Menards preparing to move plans forward for Gaylord store

Paul Welitzkin
(989) 732-1111

GAYLORD — Home improvement retailer Menards Inc. has restarted plans to enter the Gaylord market.

The Gaylord City Council approved a zoning permit application from Menards for a site on Meijer Drive off M-32 at its Feb. 10 meeting.

In 2016, a site plan from Menards was approved and construction was originally projected to begin in the spring of 2017. However, work never started.

“We have been busy making some design changes in our existing stores over the past few years but are now able to work on our plans to build a new Menards home improvement store in Gaylord,” said Jeff Abbott, spokesman for Menards.

“Although we are still working through the approval process, if all goes as planned we hope to begin construction later this spring. No official timeline has been established as to when the Gaylord Menards store might open,” he added.

Abbott didn’t comment on the delay, but Travis Hewitt, city treasurer, told the Herald Times in 2017 that correspondences between the city and Menards indicated that the company had to push its schedule back for many of its projects.

At that time, Hewitt said that “last year (2016), they didn’t open stores, they were just acquiring real estate.” Hewitt also has said construction on most of those properties had to be delayed, though he did not know why.

Previously, the company indicated it would build a 220,000-square-foot store that would eventually employ about 150, including about 50 full-time personnel.

The Gaylord market already includes big box stores like Home Depot and Lowe’s, plus Builders FirstSource, a manufacturer and supplier of building materials, and two hardware stores.

Dan Tratensek, the executive vice president of the North American Retail Hardware Association and executive editor of industry trade journal Hardware Retailing, said it’s possible that much of Menards business may come from the other two big box retailers.

“When consumers are presented with three big box retailers (like Home Depot, Lowe’s and Menards), many tend to shop at the location that is closest and most convenient for them,” said Tratensek. “Others chose to shop at Menards and then one of the other (big box) stores for items they didn’t find at Menards.”

Tratensek said Menards is different from Home Depot and Lowe’s.

“Menards doesn’t look like a warehouse. For example they have tiled floors,” he said.

Tratensek said the two hardware stores are already competing successfully against Home Depot and Lowe’s.

“That means those stores are meeting the needs of their customers. If they continue to do that they should be all right,” he said.

In a research report on home improvement stores in the U.S., consulting firm IBISWorld said, “Menards prides itself on its local focus by offering a specialized understanding of local home improvement needs and establishing intimate relationships with its customers by creating a hometown feel in its stores. To leverage this customer relationship into market share, Menards encourages customers to come into its stores to see and touch products.”

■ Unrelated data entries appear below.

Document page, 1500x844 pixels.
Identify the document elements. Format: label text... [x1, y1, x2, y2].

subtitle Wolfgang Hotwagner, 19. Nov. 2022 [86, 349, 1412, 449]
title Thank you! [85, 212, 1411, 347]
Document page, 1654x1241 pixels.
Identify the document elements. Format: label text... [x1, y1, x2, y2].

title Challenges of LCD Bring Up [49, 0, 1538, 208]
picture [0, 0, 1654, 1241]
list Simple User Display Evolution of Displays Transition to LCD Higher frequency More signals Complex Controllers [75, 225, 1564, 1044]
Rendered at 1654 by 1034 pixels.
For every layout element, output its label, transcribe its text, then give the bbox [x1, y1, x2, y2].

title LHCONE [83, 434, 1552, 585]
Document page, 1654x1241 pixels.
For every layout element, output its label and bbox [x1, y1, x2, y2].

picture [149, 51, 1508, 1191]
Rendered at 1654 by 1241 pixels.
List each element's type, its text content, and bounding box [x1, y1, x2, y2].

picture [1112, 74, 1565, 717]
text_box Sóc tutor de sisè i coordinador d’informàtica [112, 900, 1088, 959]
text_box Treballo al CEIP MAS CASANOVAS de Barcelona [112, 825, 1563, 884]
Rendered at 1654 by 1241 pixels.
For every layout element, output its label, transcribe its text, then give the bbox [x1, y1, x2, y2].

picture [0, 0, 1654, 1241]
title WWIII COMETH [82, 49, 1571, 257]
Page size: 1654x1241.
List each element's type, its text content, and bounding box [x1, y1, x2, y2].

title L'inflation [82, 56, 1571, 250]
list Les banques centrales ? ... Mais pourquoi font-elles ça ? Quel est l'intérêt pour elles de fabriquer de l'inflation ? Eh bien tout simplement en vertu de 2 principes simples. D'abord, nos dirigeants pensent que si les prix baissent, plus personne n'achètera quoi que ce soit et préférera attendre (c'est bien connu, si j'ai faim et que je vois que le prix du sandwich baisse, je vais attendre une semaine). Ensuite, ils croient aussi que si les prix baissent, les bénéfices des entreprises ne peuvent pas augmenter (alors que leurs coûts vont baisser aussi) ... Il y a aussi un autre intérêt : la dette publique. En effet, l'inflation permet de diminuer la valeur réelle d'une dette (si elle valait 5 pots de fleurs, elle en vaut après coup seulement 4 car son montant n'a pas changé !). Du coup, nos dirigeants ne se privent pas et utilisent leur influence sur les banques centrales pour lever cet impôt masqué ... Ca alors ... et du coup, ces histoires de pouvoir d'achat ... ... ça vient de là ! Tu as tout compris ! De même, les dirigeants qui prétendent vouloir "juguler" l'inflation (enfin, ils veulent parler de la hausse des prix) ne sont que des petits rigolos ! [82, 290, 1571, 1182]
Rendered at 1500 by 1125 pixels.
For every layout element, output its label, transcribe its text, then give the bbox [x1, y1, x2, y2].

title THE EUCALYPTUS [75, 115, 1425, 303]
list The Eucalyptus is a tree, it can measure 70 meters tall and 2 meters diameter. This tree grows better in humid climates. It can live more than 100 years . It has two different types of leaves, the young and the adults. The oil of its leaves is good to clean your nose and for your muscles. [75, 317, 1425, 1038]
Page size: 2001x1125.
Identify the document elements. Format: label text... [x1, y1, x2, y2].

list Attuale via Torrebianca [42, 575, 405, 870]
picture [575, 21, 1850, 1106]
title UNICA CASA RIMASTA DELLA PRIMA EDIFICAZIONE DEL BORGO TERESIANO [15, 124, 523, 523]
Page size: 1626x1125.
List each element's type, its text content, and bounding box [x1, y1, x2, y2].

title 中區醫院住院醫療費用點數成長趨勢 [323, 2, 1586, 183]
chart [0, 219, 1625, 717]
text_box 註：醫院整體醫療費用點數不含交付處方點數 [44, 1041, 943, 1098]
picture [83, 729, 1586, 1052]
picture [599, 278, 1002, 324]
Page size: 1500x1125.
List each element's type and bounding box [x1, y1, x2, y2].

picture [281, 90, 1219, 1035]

Menards is headquartered in Eau Claire, Wisconsin, and is a family-owned company that began operations in 1958. The company has more than 300 stores and besides Michigan, operates in Illinois, Indiana, Iowa, Kansas, Kentucky, Minnesota, Missouri, Nebraska, North Dakota, Ohio, South Dakota, Wisconsin and Wyoming.

Though the company is private and does not release financial statements, IBISWorld believes that Menards had revenue of about $11.6 billion in 2019.

Menards has begun to move its plans forward once again to build a store in Gaylord next to Meijer and behind Buffalo Wild Wings. This 2017 Herald Times photo shows the proposed site.